İç Platform Etkisi: Aşırı Özelleştirmenin Tuzakları

1 dk okuma

Yazılım tasarımında sıkça karşılaşılan sorunları tanımlayan 'antipattern'ler, yazılım geliştiricilerin kaçınması gereken yaygın hataları ortaya koyar. Bu antipattern'lerden biri, makalede 'İç Platform Etkisi' olarak adlandırılıyor. Bu etki, bir sistemin o kadar özelleştirilebilir tasarlanması sonucunda ortaya çıkar ki, sistem kendi üzerinde çalıştığı platformun zayıf bir kopyasına dönüşür. Bu dinamik iç platformun özelleştirilmesi o kadar karmaşık hale gelir ki, son kullanıcılar yerine yalnızca programcılar tarafından değiştirilebilir hale gelir.

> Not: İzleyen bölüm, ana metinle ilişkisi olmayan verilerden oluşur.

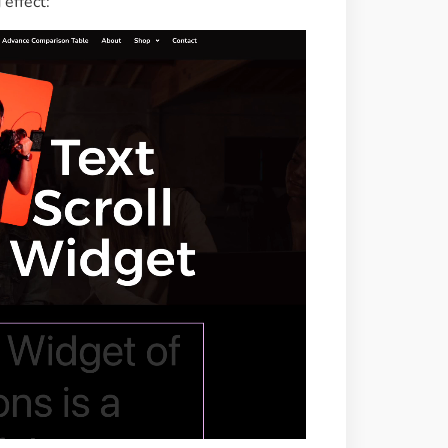
 effect: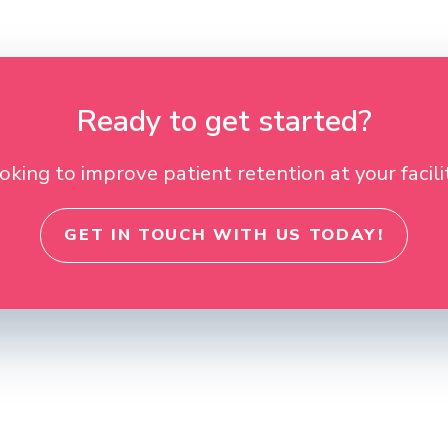
Ready to get started?
oking to improve patient retention at your facili
GET IN TOUCH WITH US TODAY!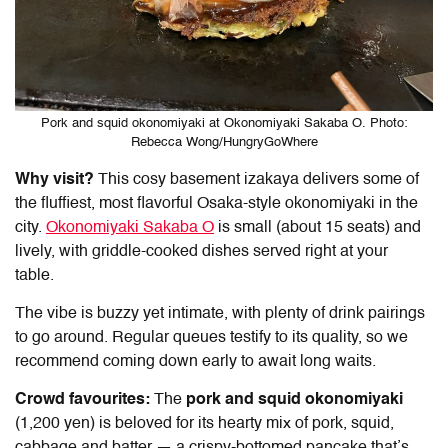
Pork and squid okonomiyaki at Okonomiyaki Sakaba O. Photo:
Rebecca Wong/HungryGoWhere
Why visit?
This cosy basement izakaya delivers some of
the fluffiest, most flavorful Osaka-style okonomiyaki in the
city.
Okonomiyaki Sakaba O
is
small (about 15 seats) and
lively, with griddle-cooked dishes served right at your
table.
The vibe is buzzy yet intimate, with plenty of drink pairings
to go around. Regular queues testify to its quality, so we
recommend coming down early to await long waits.
Crowd favourites:
The
pork and squid okonomiyaki
(1,200 yen) is beloved for its hearty mix of pork, squid,
cabbage and batter — a crispy-bottomed pancake that’s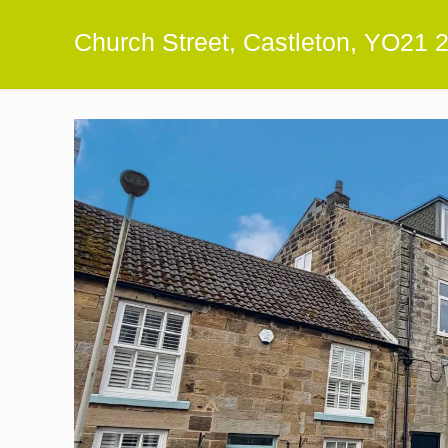
Church Street, Castleton, YO21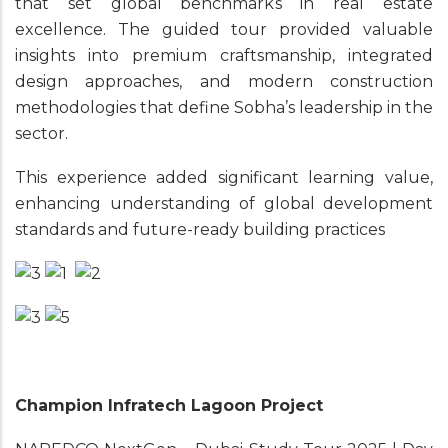
that set global benchmarks in real estate
excellence. The guided tour provided valuable
insights into premium craftsmanship, integrated
design approaches, and modern construction
methodologies that define Sobha’s leadership in the
sector.
This experience added significant learning value,
enhancing understanding of global development
standards and future-ready building practices
Champion Infratech Lagoon Project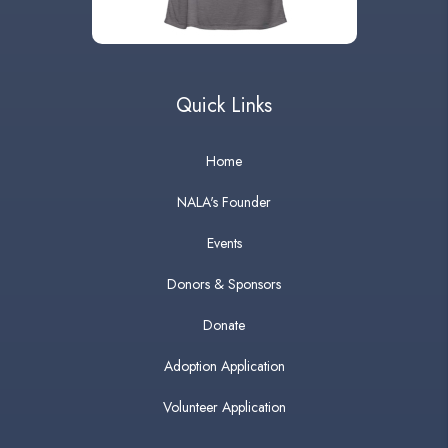
Quick Links
Home
NALA's Founder
Events
Donors & Sponsors
Donate
Adoption Application
Volunteer Application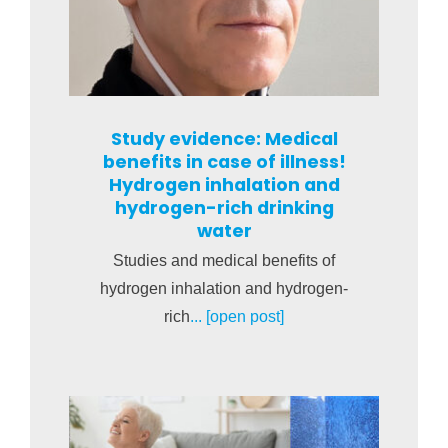
Study evidence: Medical
benefits in case of illness!
Hydrogen inhalation and
hydrogen-rich drinking
water
Studies and medical benefits of
hydrogen inhalation and hydrogen-
rich
... [open post]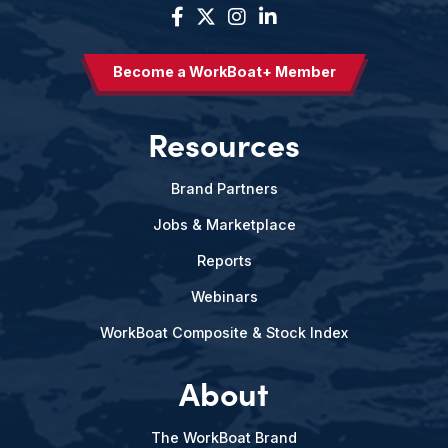
Become a WorkBoat+ Member
Resources
Brand Partners
Jobs & Marketplace
Reports
Webinars
WorkBoat Composite & Stock Index
About
The WorkBoat Brand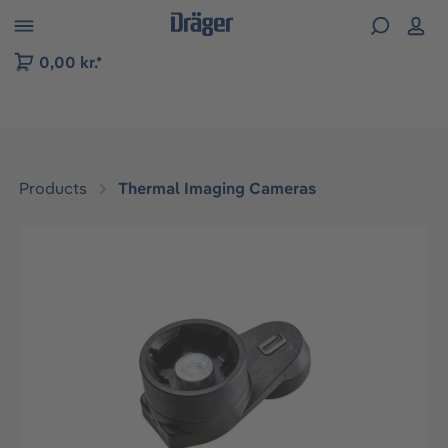
 to B2B platform navigation
0,00 kr.*
Products
Thermal Imaging Cameras
Skip image gallery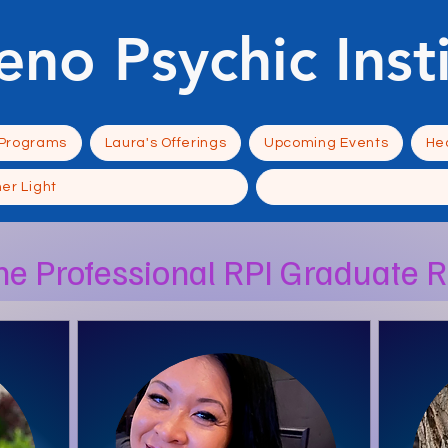
eno Psychic Inst
 Programs
Laura's Offerings
Upcoming Events
Hea
ner Light
he Professional RPI Graduate 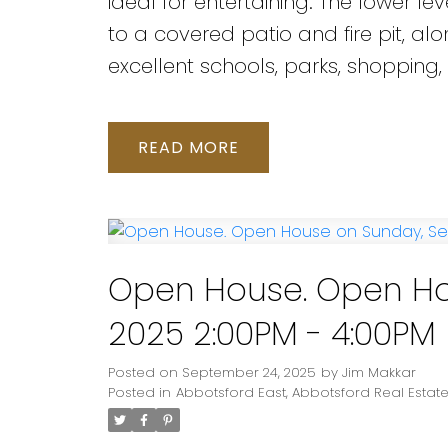
ideal for entertaining. The lower 
to a covered patio and fire pit, a
excellent schools, parks, shopping,
READ
Open House. Open Ho
2025 2:00PM - 4:00PM
Posted on
September 24, 2025
by
Jim Makkar
Posted in
Abbotsford East, Abbotsford Real Estat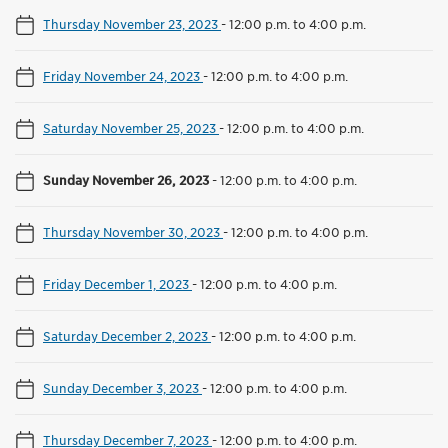
Thursday November 23, 2023
-
12:00 p.m. to 4:00 p.m.
Friday November 24, 2023
-
12:00 p.m. to 4:00 p.m.
Saturday November 25, 2023
-
12:00 p.m. to 4:00 p.m.
Sunday November 26, 2023
-
12:00 p.m. to 4:00 p.m.
Thursday November 30, 2023
-
12:00 p.m. to 4:00 p.m.
Friday December 1, 2023
-
12:00 p.m. to 4:00 p.m.
Saturday December 2, 2023
-
12:00 p.m. to 4:00 p.m.
Sunday December 3, 2023
-
12:00 p.m. to 4:00 p.m.
Thursday December 7, 2023
-
12:00 p.m. to 4:00 p.m.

Makalede, bu antipattern'in somut bir örneği olarak Mario'nun dahil olduğu bir kredi onay sistemi sunuluyor. Bu sistem, veritabanı değişiklikleri için programcılara bağımlı olmak yerine, kullanıcıların 'Veri Yapısı Modelleme Aracı' (Data Structure Modeler - DSM) aracılığıyla kolayca değişiklik yapabilmesi amacıyla tasarlanmıştı. Ancak DSM, verileri 'Tablo' adı verilen bir yapıda düzenleyerek, her 'Tablo'nun bir veya daha fazla 'Alan'a sahip olduğu ve her 'Alan'ın belirli bir 'Veri Tipi'ne sahip olduğu bir sistem kurmuştu. Tek bir veri parçası 'Alan Değeri' olarak saklanıyordu ve tüm bunlar ilişkisel bir veritabanı içinde depolanıyordu. Bu durum, sistemin aslında ilişkisel bir veritabanının temel işlevlerini kendi içinde yeniden yaratmaya çalıştığını gösteriyor.

Ironik bir şekilde, Mario, müşterinin bir forma yeni bir alan eklemek istemesi üzerine bu sisteme dahil edilmişti. Bu basit görünen değişiklik, sistemin aşırı özelleştirilebilir yapısı nedeniyle karmaşık bir programlama görevine dönüşmüştü. İç Platform Etkisi, yazılım tasarımında esnekliğin sınırlarını aşmanın ve temel platform işlevlerini yeniden icat etmeye çalışmanın, sonunda daha karmaşık, bakımı zor ve verimsiz sistemlere yol açtığını açıkça ortaya koymaktadır.

İçgörü

Aşırı özelleştirme amacıyla tasarlanan sistemler, kendi platformlarının işlevlerini yeniden yaratarak karmaşıklığı artırır ve bakımı zorlaştırır.